Aside from providing an outlet for energy and exercise, there is so much to learn in being a part of a team. Team sports give kids a chance to develop their social skills and problem-solve within a group. It's almost like a group project, but without all the headaches. Having to navigate working with other personalities and combine skills to reach a certain goal is a valuable part of growing up.

Being part of a team also gives kids the opportunity to see how their actions affect other people. If I missed a practice or didn't give my best effort during a game, the whole team would suffer. I couldn't just think about myself because I had a whole team counting on me to do my part. That was one thing that I loved: when you're on a team, you are a part of something bigger than yourself. It helps to teach kids to be aware of themselves and their actions.

Too many people are sore losers.

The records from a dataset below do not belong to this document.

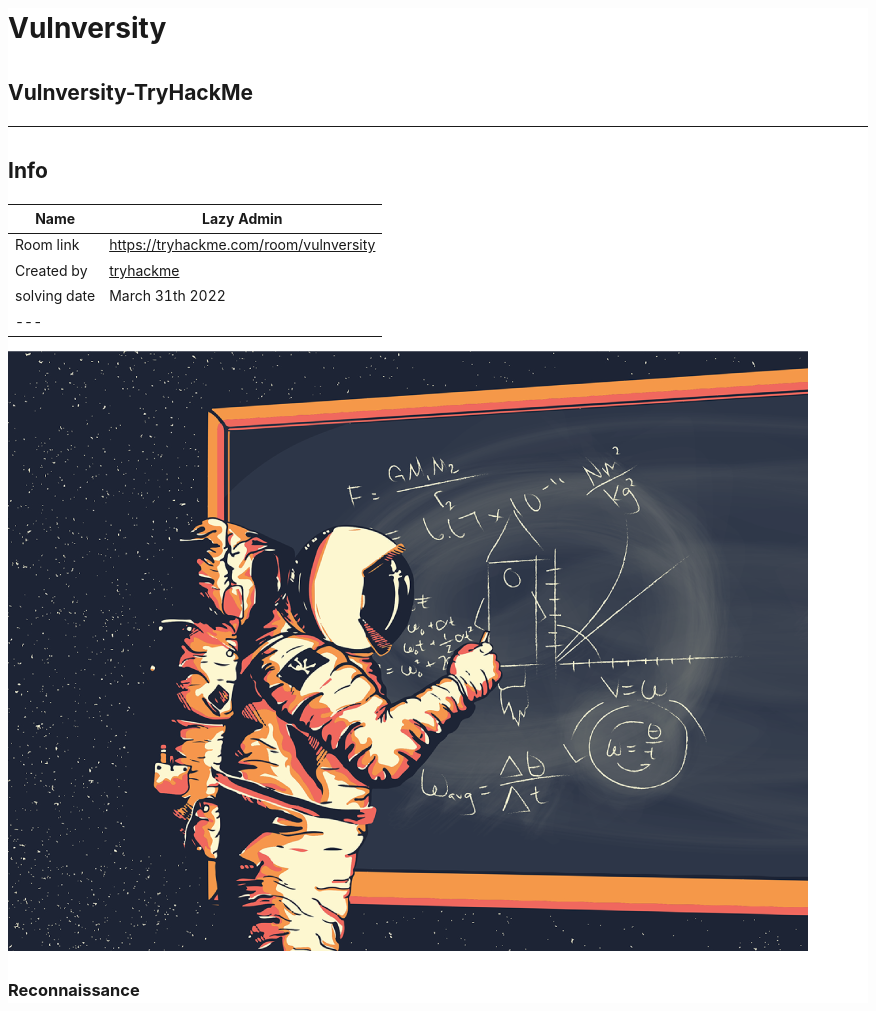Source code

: # Vulnversity

## Vulnversity-TryHackMe

***

## Info

| Name         | Lazy Admin                                     |
| ------------ | ---------------------------------------------- |
| Room link    | https://tryhackme.com/room/vulnversity         |
| Created by   | [tryhackme](https://tryhackme.com/p/tryhackme) |
| solving date | March 31th 2022                                |
| ---          |                                                |

![Untitled](../Vulnversity/images/Untitled.png)

### Reconnaissance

I've seen many kids throw fits because they lose a game of some kind, which isn't a good display of sportsmanship. One of the best things a team can experience is losing a game or match. Not only does losing create a passion for working harder and doing better the next time, it also teaches players that no one can win every time. My coaches always showed us the importance of being a good sport no matter the outcome.

Being on a team is also a great way to make new friends. There is a certain level of trust that must be had between teammates, and that trust creates lasting friendships. Spending time working together and pushing each other to do better makes a sort of support system that is like a little family.

I miss being part of a team. Having a role in something bigger than myself, getting to make new friends, and learning how to work with others was a huge part of my childhood, and I'm so grateful for it. I am so glad that my parents pushed me to play on a team, and I would recommend it to anyone. With all of the things you learn from team sports, it is such a valuable extracurricular that can make a huge difference in so many areas of your life.